Eosinophilic gastritis in a patient on long term carbimazole therapy (#585)

Jodi Hart 1 , Yi Xian Chan 1
  1. Endocrinology and Diabetes, Royal Perth Hospital, Perth, Western Australia, Australia

Aims

Thionamides are commonly used in the management of thyrotoxicosis. Eosinophilic reactions to antithyroid drugs are uncommon, and rarely involve the gastrointestinal tract. The literature reports one case of carbimazole induced eosinophilic gastritis.[1] Carbimazole induced eosinophilic granulomatous vasculitis of the stomach has also been reported.[2] We report a second case of eosinophilic gastritis in a patient on long term carbimazole treatment.

Methods

A 75 year old lady was referred for investigation of weight loss, nausea, abdominal pain and iron deficiency anaemia. This was on the background of recurrent Graves' disease, treated with carbimazole over the preceding 4 years.

Results

Initial gastroscopy demonstrated a high risk gastric ulcer and was treated with endotherapy. Repeated endoscopic and histologic examinations over 6 months demonstrated persistent ulceration and gastritis with a prominent eosinophilic infiltrate despite an adequate course of proton pump inhibitor therapy. No dysplastic changes or Helicobacter organisms were demonstrated. There was no evidence of a vasculitic process or granulomata. Neoplastic, infectious and primary autoimmune diseases were excluded. There was no peripheral eosinophilia and ANCA was negative. Imaging of the abdomen did not reveal any lymphadenopathy or infiltration of the gastric wall.

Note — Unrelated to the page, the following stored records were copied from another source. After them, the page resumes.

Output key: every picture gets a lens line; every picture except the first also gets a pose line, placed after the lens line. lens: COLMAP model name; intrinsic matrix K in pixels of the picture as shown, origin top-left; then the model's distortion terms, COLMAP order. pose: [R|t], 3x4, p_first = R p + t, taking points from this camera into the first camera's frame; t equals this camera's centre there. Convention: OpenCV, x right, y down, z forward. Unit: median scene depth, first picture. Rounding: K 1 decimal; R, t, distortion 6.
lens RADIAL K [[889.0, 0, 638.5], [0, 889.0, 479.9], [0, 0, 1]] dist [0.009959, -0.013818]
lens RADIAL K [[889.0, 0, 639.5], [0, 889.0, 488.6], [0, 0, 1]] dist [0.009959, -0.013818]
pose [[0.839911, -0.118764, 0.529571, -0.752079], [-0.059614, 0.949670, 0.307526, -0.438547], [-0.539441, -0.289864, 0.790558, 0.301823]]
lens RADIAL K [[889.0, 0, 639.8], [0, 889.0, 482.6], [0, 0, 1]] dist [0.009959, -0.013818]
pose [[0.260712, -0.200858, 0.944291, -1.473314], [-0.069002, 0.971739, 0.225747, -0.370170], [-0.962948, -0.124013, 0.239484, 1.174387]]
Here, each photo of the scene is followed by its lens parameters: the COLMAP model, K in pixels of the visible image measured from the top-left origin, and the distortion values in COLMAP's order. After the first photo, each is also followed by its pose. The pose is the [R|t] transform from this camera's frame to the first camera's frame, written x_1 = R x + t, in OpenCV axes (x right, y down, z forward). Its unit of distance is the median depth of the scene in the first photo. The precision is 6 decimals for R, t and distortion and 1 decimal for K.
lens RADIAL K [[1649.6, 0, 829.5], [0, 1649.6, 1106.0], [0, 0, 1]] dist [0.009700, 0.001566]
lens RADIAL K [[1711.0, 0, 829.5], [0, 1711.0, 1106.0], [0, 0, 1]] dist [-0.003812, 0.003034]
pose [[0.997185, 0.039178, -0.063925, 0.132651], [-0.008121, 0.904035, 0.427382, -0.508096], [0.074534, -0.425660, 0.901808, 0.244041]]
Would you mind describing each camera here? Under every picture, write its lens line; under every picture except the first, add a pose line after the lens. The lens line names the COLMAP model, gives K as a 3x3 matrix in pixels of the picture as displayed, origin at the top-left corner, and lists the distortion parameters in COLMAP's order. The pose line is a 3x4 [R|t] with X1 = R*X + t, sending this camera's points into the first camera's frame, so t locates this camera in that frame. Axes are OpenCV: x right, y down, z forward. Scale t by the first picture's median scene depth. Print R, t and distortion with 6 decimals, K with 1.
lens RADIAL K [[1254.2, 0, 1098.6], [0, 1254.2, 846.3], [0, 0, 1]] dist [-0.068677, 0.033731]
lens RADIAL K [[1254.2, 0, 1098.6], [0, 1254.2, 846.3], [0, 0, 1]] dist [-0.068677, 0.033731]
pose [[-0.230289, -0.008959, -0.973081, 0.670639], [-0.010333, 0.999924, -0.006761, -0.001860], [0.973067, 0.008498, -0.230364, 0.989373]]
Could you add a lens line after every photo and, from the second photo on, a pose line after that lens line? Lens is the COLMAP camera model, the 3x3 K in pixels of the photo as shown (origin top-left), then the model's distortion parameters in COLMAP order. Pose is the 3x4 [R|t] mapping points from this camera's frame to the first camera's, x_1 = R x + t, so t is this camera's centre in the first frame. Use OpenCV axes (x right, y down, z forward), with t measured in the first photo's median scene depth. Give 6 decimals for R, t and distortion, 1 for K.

The eosinophilic infiltrate on biopsy, and lack of response to proton pump inhibitor therapy raised the possibility of drug induced injury. The patient was biochemically euthyroid and carbimazole was discontinued. Repeat gastroscopy 3 months after cessation of carbimazole demonstrated complete resolution of the gastric ulceration. Gastric biopsies showed no evidence of tissue eosinophilia. The patient reported full resolution of symptoms.

Conclusion

This is the second reported case of eosinophilic gastritis due to carbimazole therapy, with clinical and histological resolution following cessation of carbimazole. Awareness of this rare adverse reaction is important. Patients who are on carbimazole treatment with gastrointestinal symptoms who are not responding to conventional treatment should undergo further evaluation.

  1. Patel S, Fleming A, Reffitt D. CC-006 Eosinophilicophilic gastritis due to carbimazole therapy presenting with a history and investigations mimicking gastric carcinoma. Gut. 2010; 59:A168.
  2. Seve P, Stankovic K, Michalet V, Vial, T, Scoazec JY, Broussolle C. Carbimazole induced eosinophilic granulomatous vasculitis localized to the stomach. Journal of Internal Medicine. 2005; 258: 191-195.